Let {H} be a tuple heading and let t1, t2 …, tm be distinct tuples with heading {H}. The combination, r say, of {H} and the set of tuples {t1, t2 …, tm} is a relation value (or just a relation for short) over the attributes A1, A2, …, An, where A1, A2, …, An are the attributes in {H}. The heading of r is {H}; r has the same attributes, (and hence the same attribute names and types) and the same degree as the heading does. The body of r is the set of tuples {t1, t2 …, tm}. The value m is the cardinality of r.

……..I will at least explain why we call such things relations. Basically, each tuple in a relation represents an n-ary relationship, in the ordinary natural-language sense, among a set of n values (one value for each tuple attribute), and the full set of tuples in a given relation represents the full set of such relationships that happens to exist at some given time – and, mathematically speaking, that's a relation. Thus, the "explanation" often heard, to the effect that the relational model is so called because it lets us "relate one table to another" though accurate in a kind of secondary sense, really misses the basic point. The relational model is so called because it deals with certain abstractions that we can think of as "tables" but are known, formally, as relations in mathematics.
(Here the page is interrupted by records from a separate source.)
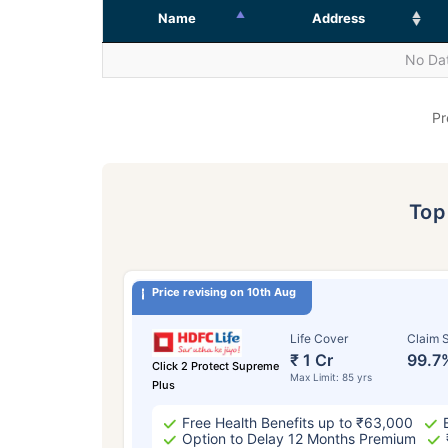
Name
Address
No Dat
Pr
To
Price revising on 10th Aug
Life Cover
Claim S
₹ 1 Cr
99.7
Click 2 Protect Supreme
Max Limit: 85 yrs
Plus
Free Health Benefits up to ₹63,000
Option to Delay 12 Months Premium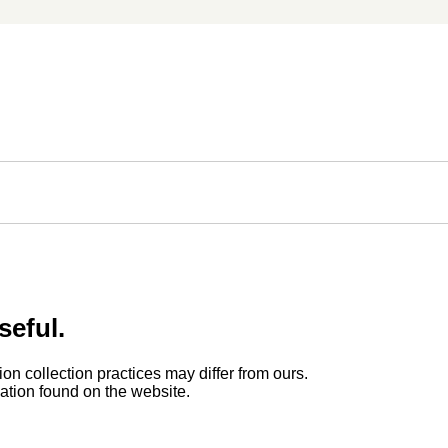
seful.
ion collection practices may differ from ours.
rmation found on the website.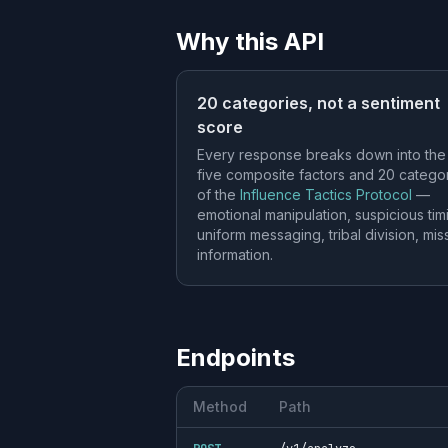
Why this API
20 categories, not a sentiment
score
Every response breaks down into the
five composite factors and 20 catego
of the
Influence Tactics Protocol
—
emotional manipulation, suspicious tim
uniform messaging, tribal division, mis
information.
Endpoints
Method
Path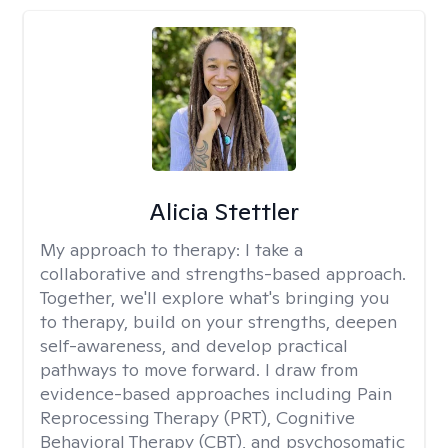
Alicia Stettler
My approach to therapy:
I take a
collaborative and strengths-based approach.
Together, we'll explore what's bringing you
to therapy, build on your strengths, deepen
self-awareness, and develop practical
pathways to move forward. I draw from
evidence-based approaches including Pain
Reprocessing Therapy (PRT), Cognitive
Behavioral Therapy (CBT), and psychosomatic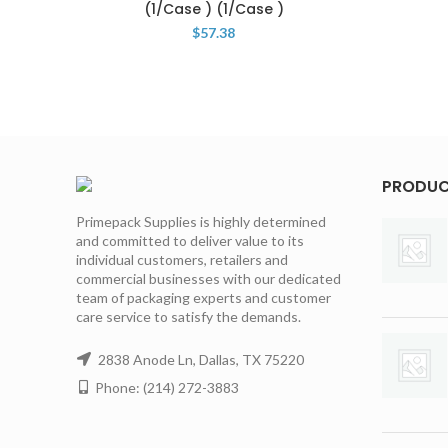
(1/Case ) (1/Case )
$
57.38
PRODU
Primepack Supplies is highly determined
and committed to deliver value to its
individual customers, retailers and
commercial businesses with our dedicated
team of packaging experts and customer
care service to satisfy the demands.
2838 Anode Ln, Dallas, TX 75220
Phone: (214) 272-3883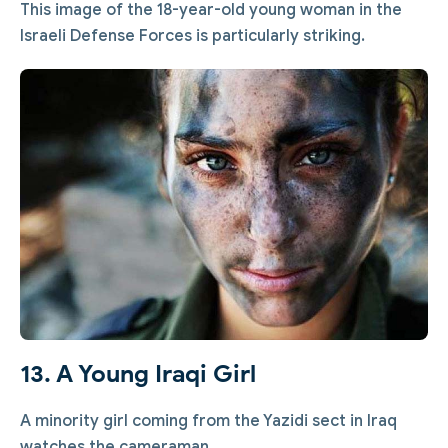
This image of the 18-year-old young woman in the
Israeli Defense Forces is particularly striking.
13. A Young Iraqi Girl
A minority girl coming from the Yazidi sect in Iraq
watches the cameraman.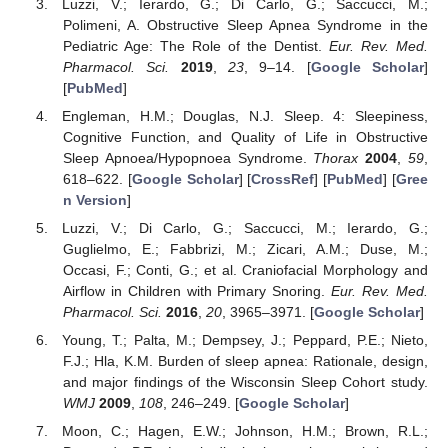
Luzzi, V.; Ierardo, G.; Di Carlo, G.; Saccucci, M.;
Polimeni, A. Obstructive Sleep Apnea Syndrome in the
Pediatric Age: The Role of the Dentist.
Eur. Rev. Med.
Pharmacol. Sci.
2019
,
23
, 9–14. [
Google Scholar
]
[
PubMed
]
Engleman, H.M.; Douglas, N.J. Sleep. 4: Sleepiness,
Cognitive Function, and Quality of Life in Obstructive
Sleep Apnoea/Hypopnoea Syndrome.
Thorax
2004
,
59
,
618–622. [
Google Scholar
] [
CrossRef
] [
PubMed
] [
Gree
n Version
]
Luzzi, V.; Di Carlo, G.; Saccucci, M.; Ierardo, G.;
Guglielmo, E.; Fabbrizi, M.; Zicari, A.M.; Duse, M.;
Occasi, F.; Conti, G.; et al. Craniofacial Morphology and
Airflow in Children with Primary Snoring.
Eur. Rev. Med.
Pharmacol. Sci.
2016
,
20
, 3965–3971. [
Google Scholar
]
Young, T.; Palta, M.; Dempsey, J.; Peppard, P.E.; Nieto,
F.J.; Hla, K.M. Burden of sleep apnea: Rationale, design,
and major findings of the Wisconsin Sleep Cohort study.
WMJ
2009
,
108
, 246–249. [
Google Scholar
]
Moon, C.; Hagen, E.W.; Johnson, H.M.; Brown, R.L.;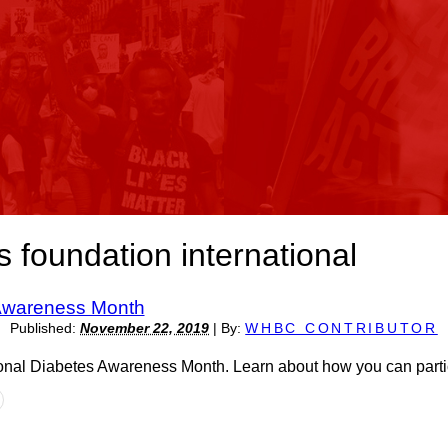
s foundation international
 Awareness Month
Published:
November 22, 2019
|
By:
WHBC CONTRIBUTOR
nal Diabetes Awareness Month. Learn about how you can partic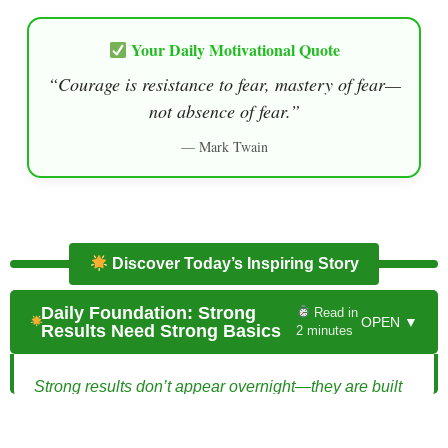
Your Daily Motivational Quote
“Courage is resistance to fear, mastery of fear—
not absence of fear.”
— Mark Twain
Discover Today’s Inspiring Story
Daily Foundation: Strong
Read in
OPEN ▼
Results Need Strong Basics
2 minutes
Strong results don’t appear overnight—they are built
on solid foundations that are often invisible at first.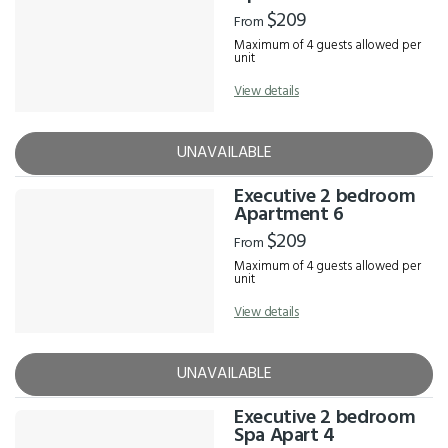
$209
From
Maximum of 4 guests allowed per
unit
View details
UNAVAILABLE
Executive 2 bedroom
Apartment 6
$209
From
Maximum of 4 guests allowed per
unit
View details
UNAVAILABLE
Executive 2 bedroom
Spa Apart 4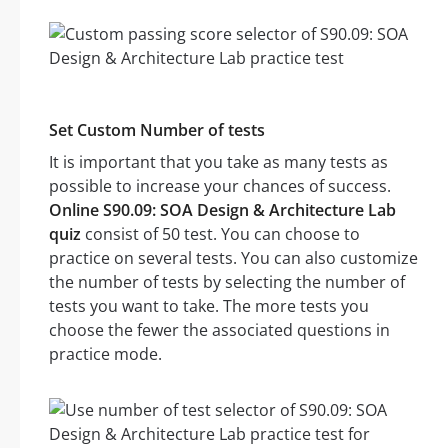
Set Custom Number of tests
It is important that you take as many tests as
possible to increase your chances of success.
Online S90.09: SOA Design & Architecture Lab
quiz
consist of 50 test. You can choose to
practice on several tests. You can also customize
the number of tests by selecting the number of
tests you want to take. The more tests you
choose the fewer the associated questions in
practice mode.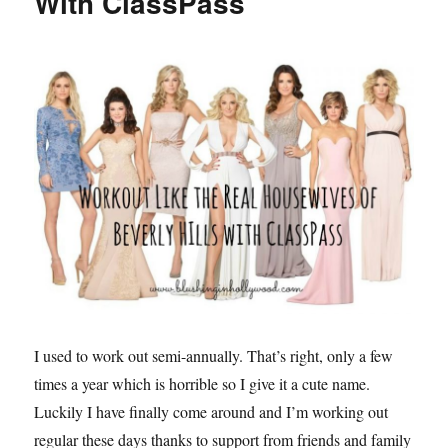
With ClassPass
Products
Readers
Bought
this
year
I used to work out semi-annually. That’s right, only a few
times a year which is horrible so I give it a cute name.
Luckily I have finally come around and I’m working out
regular these days thanks to support from friends and family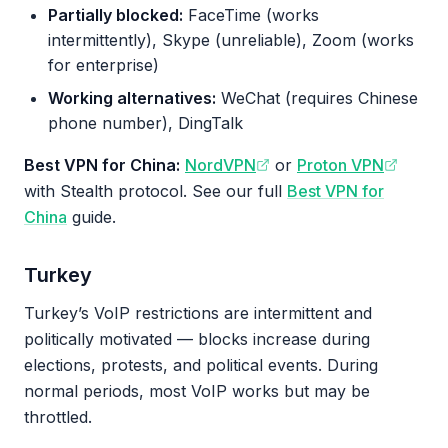
Partially blocked:
FaceTime (works
intermittently), Skype (unreliable), Zoom (works
for enterprise)
Working alternatives:
WeChat (requires Chinese
phone number), DingTalk
Best VPN for China:
NordVPN
or
Proton VPN
with Stealth protocol. See our full
Best VPN for
China
guide.
Turkey
Turkey’s VoIP restrictions are intermittent and
politically motivated — blocks increase during
elections, protests, and political events. During
normal periods, most VoIP works but may be
throttled.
C J Date, 'Database in Depth – Relational Theory for Practitioners' 2005, p45 sq.
 
Ken, I was considering the audience. I'm more pragmatic than theoretical when it comes to relational issues.
 
I find the theoretical stuff fascinating. I greatly regret that I never learnt mathematics to a more advanced level, to be able to understand the basis of theory better. I have an inkling of what the relational algebra is all about, but I'm lost when it comes to the relational calculus.